Based on the methods of quantization, we can further divide PTQ into three categories:

Dynamic-Range Quantization: In this method, quantize the model based on the range of data globally. This method produces small model but there may be a bit more accuracy loss.
Weight Quantization: In this method, we only quantize the weights of model leaving activations in their high precision. There may be higher accuracy loss with this method.
Per-Channel Quantization: In this method, we quantize the model parameters based on the dynamic range per channel rather than globally. This helps in achieving optimal accuracy.

Implementation using PyTorch #

Import all the necessary libraries

import os
from tqdm import tqdm

import torch
import torch.nn as nn
import torchvision.datasets as datasets
import torchvision.transforms as transforms

_ = torch.manual_seed(0)

Download and load the dataset:

transform = transforms.Compose([transforms.ToTensor(), transforms.Normalize((0.1301, ), (0.3081, ))])

mnist_trainset = datasets.MNIST(root = "./data", train = True, download=True, transform=transform)

train_loader = torch.utils.data.DataLoader(mnist_trainset, batch_size=10, shuffle=True)

mnist_testset = datasets.MNIST(root = "./data", train=False, download=True, transform=transform)
test_loader = torch.utils.data.DataLoader(mnist_testset, batch_size=10)

device = torch.device("cpu")

Create a simple pytorch model.

class DigitsNet(nn.Module):
    def __init__(self, input_shape, num_classes):
        super(DigitsNet, self).__init__()
        self.linear1 = nn.Linear(input_shape, 100)
        self.linear2 = nn.Linear(100, 100)
        self.linear3 = nn.Linear(100,num_classes)
        self.relu = nn.ReLU()

    def forward(self, x):
        x = self.linear1(x)
        x = self.linear2(x)
        x = self.linear3(x)
        x = self.relu(x)
        return x
    
model = DigitsNet(28*28, 10).to(device)

Now, let’s create a simple training loop to train and test the model

def train(train_loader, model, epochs = 5, limit=None):
    ce_loss = nn.CrossEntropyLoss()
    optimizer = torch.optim.Adam(model.parameters(), lr=0.001)

    total_iterations = 0
    for epoch in range(epochs):
        model.train()
        loss_sum = 0
        num_iterations = 0
        data_iterator = tqdm(train_loader, desc=f"Epoch {epoch+1}")

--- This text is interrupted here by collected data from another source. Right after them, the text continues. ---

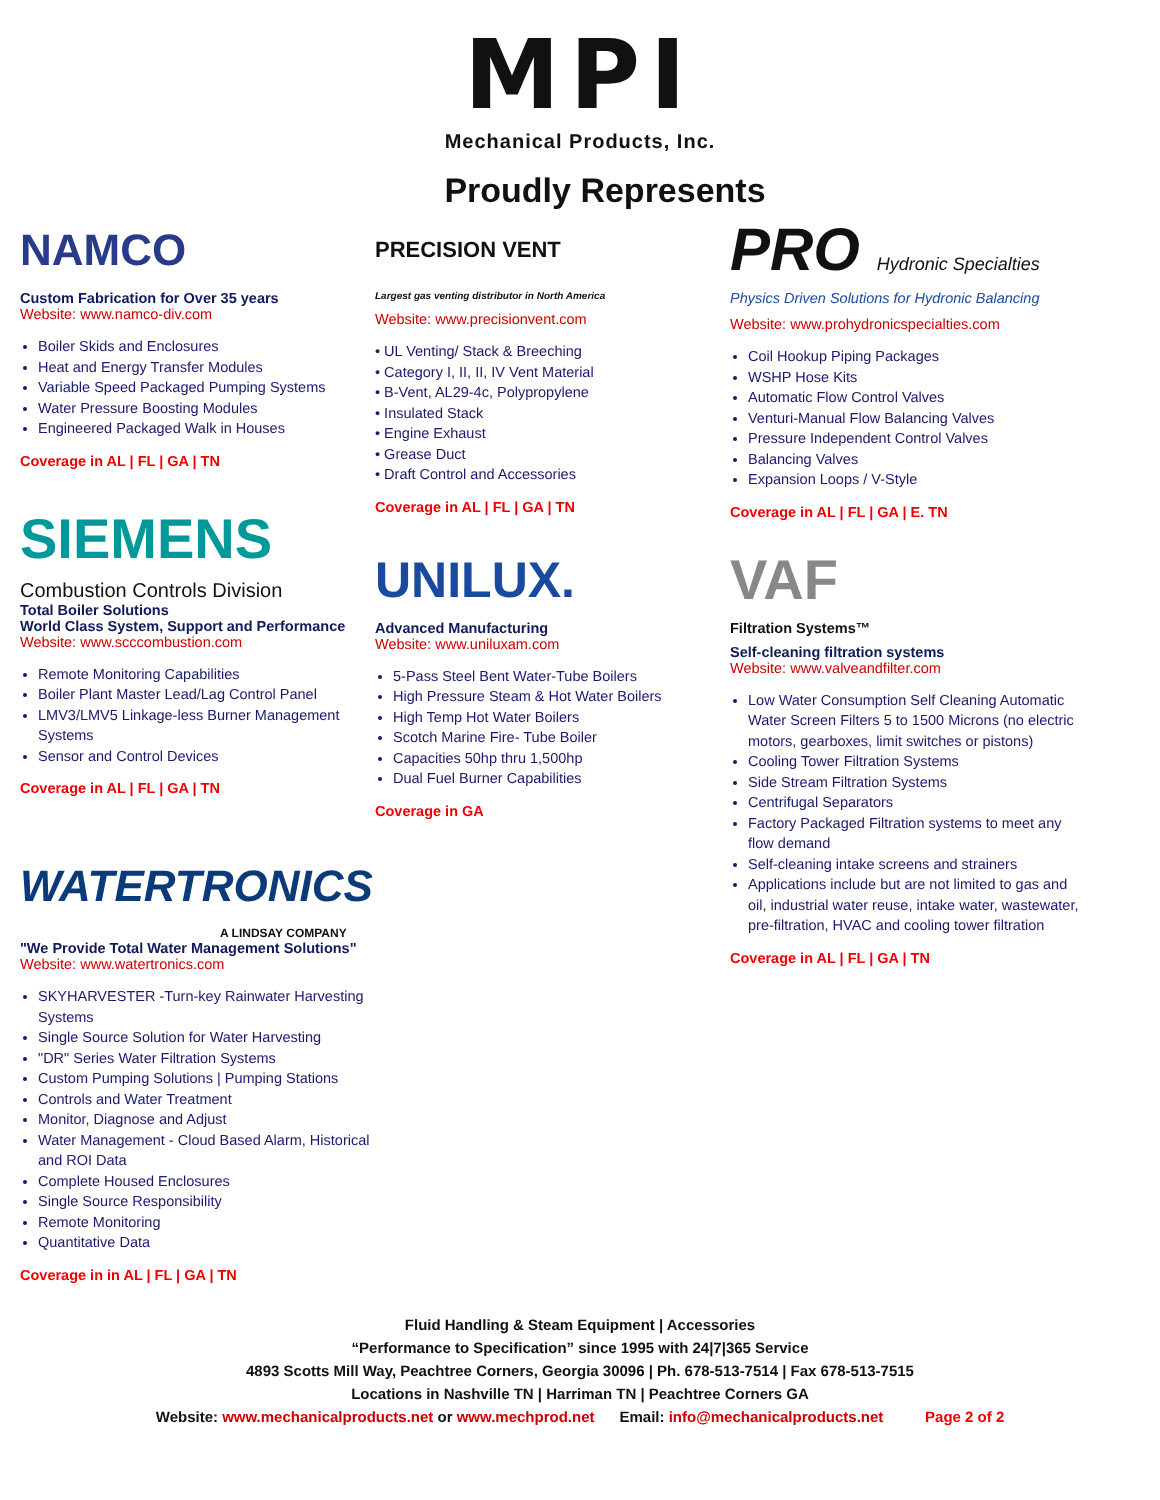MPI
Mechanical Products, Inc.
Proudly Represents
NAMCO
Custom Fabrication for Over 35 years
Website: www.namco-div.com
Boiler Skids and Enclosures
Heat and Energy Transfer Modules
Variable Speed Packaged Pumping Systems
Water Pressure Boosting Modules
Engineered Packaged Walk in Houses
Coverage in AL | FL | GA | TN
SIEMENS
Combustion Controls Division
Total Boiler Solutions
World Class System, Support and Performance
Website: www.scccombustion.com
Remote Monitoring Capabilities
Boiler Plant Master Lead/Lag Control Panel
LMV3/LMV5 Linkage-less Burner Management Systems
Sensor and Control Devices
Coverage in AL | FL | GA | TN
WATERTRONICS
A LINDSAY COMPANY
"We Provide Total Water Management Solutions"
Website: www.watertronics.com
SKYHARVESTER -Turn-key Rainwater Harvesting Systems
Single Source Solution for Water Harvesting
"DR" Series Water Filtration Systems
Custom Pumping Solutions | Pumping Stations
Controls and Water Treatment
Monitor, Diagnose and Adjust
Water Management - Cloud Based Alarm, Historical and ROI Data
Complete Housed Enclosures
Single Source Responsibility
Remote Monitoring
Quantitative Data
Coverage in in AL | FL | GA | TN
PRECISION VENT
Largest gas venting distributor in North America
Website: www.precisionvent.com
• UL Venting/ Stack & Breeching
• Category I, II, II, IV Vent Material
• B-Vent, AL29-4c, Polypropylene
• Insulated Stack
• Engine Exhaust
• Grease Duct
• Draft Control and Accessories
Coverage in AL | FL | GA | TN
UNILUX.
Advanced Manufacturing
Website: www.uniluxam.com
5-Pass Steel Bent Water-Tube Boilers
High Pressure Steam & Hot Water Boilers
High Temp Hot Water Boilers
Scotch Marine Fire- Tube Boiler
Capacities 50hp thru 1,500hp
Dual Fuel Burner Capabilities
Coverage in GA
PRO Hydronic Specialties
Physics Driven Solutions for Hydronic Balancing
Website: www.prohydronicspecialties.com
Coil Hookup Piping Packages
WSHP Hose Kits
Automatic Flow Control Valves
Venturi-Manual Flow Balancing Valves
Pressure Independent Control Valves
Balancing Valves
Expansion Loops / V-Style
Coverage in AL | FL | GA | E. TN
VAF
Filtration Systems™
Self-cleaning filtration systems
Website: www.valveandfilter.com
Low Water Consumption Self Cleaning Automatic Water Screen Filters 5 to 1500 Microns (no electric motors, gearboxes, limit switches or pistons)
Cooling Tower Filtration Systems
Side Stream Filtration Systems
Centrifugal Separators
Factory Packaged Filtration systems to meet any flow demand
Self-cleaning intake screens and strainers
Applications include but are not limited to gas and oil, industrial water reuse, intake water, wastewater, pre-filtration, HVAC and cooling tower filtration
Coverage in AL | FL | GA | TN
Fluid Handling & Steam Equipment | Accessories
“Performance to Specification” since 1995 with 24|7|365 Service
4893 Scotts Mill Way, Peachtree Corners, Georgia 30096 | Ph. 678-513-7514 | Fax 678-513-7515
Locations in Nashville TN | Harriman TN | Peachtree Corners GA
Website: www.mechanicalproducts.net or www.mechprod.net Email: info@mechanicalproducts.net Page 2 of 2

        if limit is not None:
            data_iterator.total = limit
        
        for data in data_iterator:
            num_iterations += 1
            total_iterations += 1
            x, y = data
            x = x.to(device)
            y = y.to(device)

            optimizer.zero_grad()
            output = model(x.view(-1, 28*28))
            loss = ce_loss(output, y)
            loss_sum += loss
            avg_loss = loss_sum / num_iterations
            data_iterator.set_postfix(loss=avg_loss.item())
            loss.backward()
            optimizer.step()

            if limit is not None and total_iterations >= limit:
                return

def test(model):
    correct = 0
    total = 0
    wrong_counts = [0 for i in range(10)]

    with torch.no_grad():
        for data in tqdm(test_loader, desc="Testing"):
            x, y = data
            x = x.to(device)
            y = y.to(device)
            output= model(x.view(-1, 28*28))
            for idx, i in enumerate(output):
                if torch.argmax(i) == y[idx]:
                    correct += 1
                else:
                    wrong_counts[y[idx]] += 1
                total+=1
        print(f"Accuracy: {round(correct/total, 3) * 100}")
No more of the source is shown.